La région de la mer Noire demeure l'objet d'expansion de Bucarest en politique étrangère.
À son époque, le président roumain Traian Basescu l'a expliqué ainsi: "La région de la mer Noire ne doit pas être une frontière séparant la partie démocratique et prospère du continent européen des autres. Si géographiquement la région fait partie de la configuration européenne, cela devrait également être le cas du point de vue politique et économique."
L'absence de frontières évoquée par Traian Basescu est un euphémisme politique signifiant la non-reconnaissance par la Roumanie (membre de l'Otan) de l'équilibre des forces établi dans la région et l'intention de le remanier à son avantage. Il faut avoir "plus d'Europe" en mer Noire pour neutraliser la plupart des défis dans cette région, déclarait le ministre roumain des Affaires étrangères Cristian Diaconescu. Il pointait également l'importance d'une coopération stratégique entre la Roumanie et la Turquie en tant que puissance influente de la mer Noire.
La Roumanie s'estime être un État situé à la croisée entre l'Eurasie, le Moyen-Orient, l'Europe occidentale et l'océan Arctique. La position centrale attribuée à la Roumanie pousse cette dernière à revendiquer le rôle de leader régional. Mais pour consolider ce rôle, la Roumanie a besoin d'un contrôle sûr sur la mer Noire. N'ayant aucune chance en agissant en solitaire dans la région, Bucarest fait appel à la Pologne et à la Turquie en tant qu'alliés.

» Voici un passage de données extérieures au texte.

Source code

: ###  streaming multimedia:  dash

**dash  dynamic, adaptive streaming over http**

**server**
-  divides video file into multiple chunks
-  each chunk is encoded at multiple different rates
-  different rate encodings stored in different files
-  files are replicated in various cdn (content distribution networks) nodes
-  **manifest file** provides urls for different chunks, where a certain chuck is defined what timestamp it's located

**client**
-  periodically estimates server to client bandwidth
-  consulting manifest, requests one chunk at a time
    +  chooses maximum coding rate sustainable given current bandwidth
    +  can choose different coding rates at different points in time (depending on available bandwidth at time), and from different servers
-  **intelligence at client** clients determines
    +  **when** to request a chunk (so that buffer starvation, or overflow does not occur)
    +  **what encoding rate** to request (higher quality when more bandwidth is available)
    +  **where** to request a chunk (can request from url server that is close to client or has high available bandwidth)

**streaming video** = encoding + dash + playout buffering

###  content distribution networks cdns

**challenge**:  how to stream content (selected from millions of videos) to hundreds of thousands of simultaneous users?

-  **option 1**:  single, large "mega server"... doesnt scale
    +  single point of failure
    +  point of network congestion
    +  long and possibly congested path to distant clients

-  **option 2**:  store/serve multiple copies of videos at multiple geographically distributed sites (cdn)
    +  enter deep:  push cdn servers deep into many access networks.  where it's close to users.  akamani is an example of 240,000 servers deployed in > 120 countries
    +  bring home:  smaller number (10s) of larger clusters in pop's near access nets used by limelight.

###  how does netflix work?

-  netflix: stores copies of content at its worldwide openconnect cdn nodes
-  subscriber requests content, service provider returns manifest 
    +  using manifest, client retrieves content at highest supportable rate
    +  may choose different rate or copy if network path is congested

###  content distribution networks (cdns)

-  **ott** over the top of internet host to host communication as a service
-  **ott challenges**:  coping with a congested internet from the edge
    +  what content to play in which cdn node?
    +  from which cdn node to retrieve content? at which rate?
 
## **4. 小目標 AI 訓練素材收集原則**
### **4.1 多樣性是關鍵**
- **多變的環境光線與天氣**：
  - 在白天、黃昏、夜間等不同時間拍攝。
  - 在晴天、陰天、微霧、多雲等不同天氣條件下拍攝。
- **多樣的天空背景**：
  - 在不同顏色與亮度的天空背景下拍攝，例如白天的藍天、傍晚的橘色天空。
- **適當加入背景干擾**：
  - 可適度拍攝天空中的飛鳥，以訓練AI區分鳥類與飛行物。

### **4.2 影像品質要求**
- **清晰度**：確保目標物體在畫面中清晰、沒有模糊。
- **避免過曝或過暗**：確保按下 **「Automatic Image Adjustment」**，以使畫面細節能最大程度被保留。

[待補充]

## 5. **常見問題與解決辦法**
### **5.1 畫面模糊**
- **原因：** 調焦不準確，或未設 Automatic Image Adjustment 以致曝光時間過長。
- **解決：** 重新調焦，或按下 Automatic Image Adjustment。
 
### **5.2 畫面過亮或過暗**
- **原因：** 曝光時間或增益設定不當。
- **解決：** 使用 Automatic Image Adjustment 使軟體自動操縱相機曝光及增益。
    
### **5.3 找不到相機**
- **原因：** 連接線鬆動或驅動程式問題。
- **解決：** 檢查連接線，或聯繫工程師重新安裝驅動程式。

La Pologne est nécessaire en tant qu'avant-poste antirusse sur l'axe baltique, et la Turquie en mer Noire. Ankara réagit positivement à l'idée de coopérer avec la Roumanie. Lors d'une rencontre avec des collègues roumains et polonais, le ministre turc des Affaires étrangères Mevlüt Çavuşoğlu a qualifié la mer Noire de "maison commune" pour les populations de ces pays. Chacun de ces pays cherche à revenir à la situation des siècles précédents, lorsque la république des Deux Nations s'étendait de la Baltique à la mer Noire, et l'Empire ottoman contrôlait l'espace de la Transcaucasie et la mer Noire jusqu'au Moyen-Orient.
La Turquie se positionne à la fois comme un État européen, eurasien et moyen-oriental. Cela prédétermine le rapprochement de la politique d'Ankara et de Bucarest en mer Noire, car via celle-ci la Turquie et la Roumanie bénéficient d'un accès à la Transcaucasie et à la région de la mer Caspienne. Bucarest rêve de transformer le port de Constanta en point de transit d'hydrocarbures en provenance d'Asie centrale et de relier Constanta à Trieste par un oléoduc. Ce qui promet à la Roumanie sa transformation en fournisseur d'hydrocarbures de la mer Caspienne en Europe et d'importants revenus en monnaie forte.
La Roumanie définit le format de la coopération avec Ankara en mer Noire comme une "copropriété régionale", et la Turquie comme un allié irremplaçable pour assurer la stabilité régionale. Cela prête à penser que Bucarest et Ankara ont décidé de se partager la mer Noire entre eux.
Parmi les recommandations des analystes roumains et turcs du Centre de nouvelles stratégies (New Strategy Center) et de la fondation Marmara Group pour maintenir le contrôle commun sur la région de la mer Noire, ils suggèrent d'exploiter au maximum le potentiel du partenariat stratégique turco-roumain, de parvenir à une symétrie dans la composante militaire entre les zones Baltique et de la mer Noire du flanc oriental de l'Otan, ainsi que d'organiser des patrouilles militaires d'avions de l'Otan au-dessus de la côte de la mer Noire, tel que c'est le cas dans les pays baltes.
En d'autres termes, la structure Baltique-mer Noire si chère à Bucarest en tant que cordon sanitaire séparant la Russie de l'Europe. Les États-Unis saluent la cohésion des actions d'Ankara et de Bucarest contre la Russie.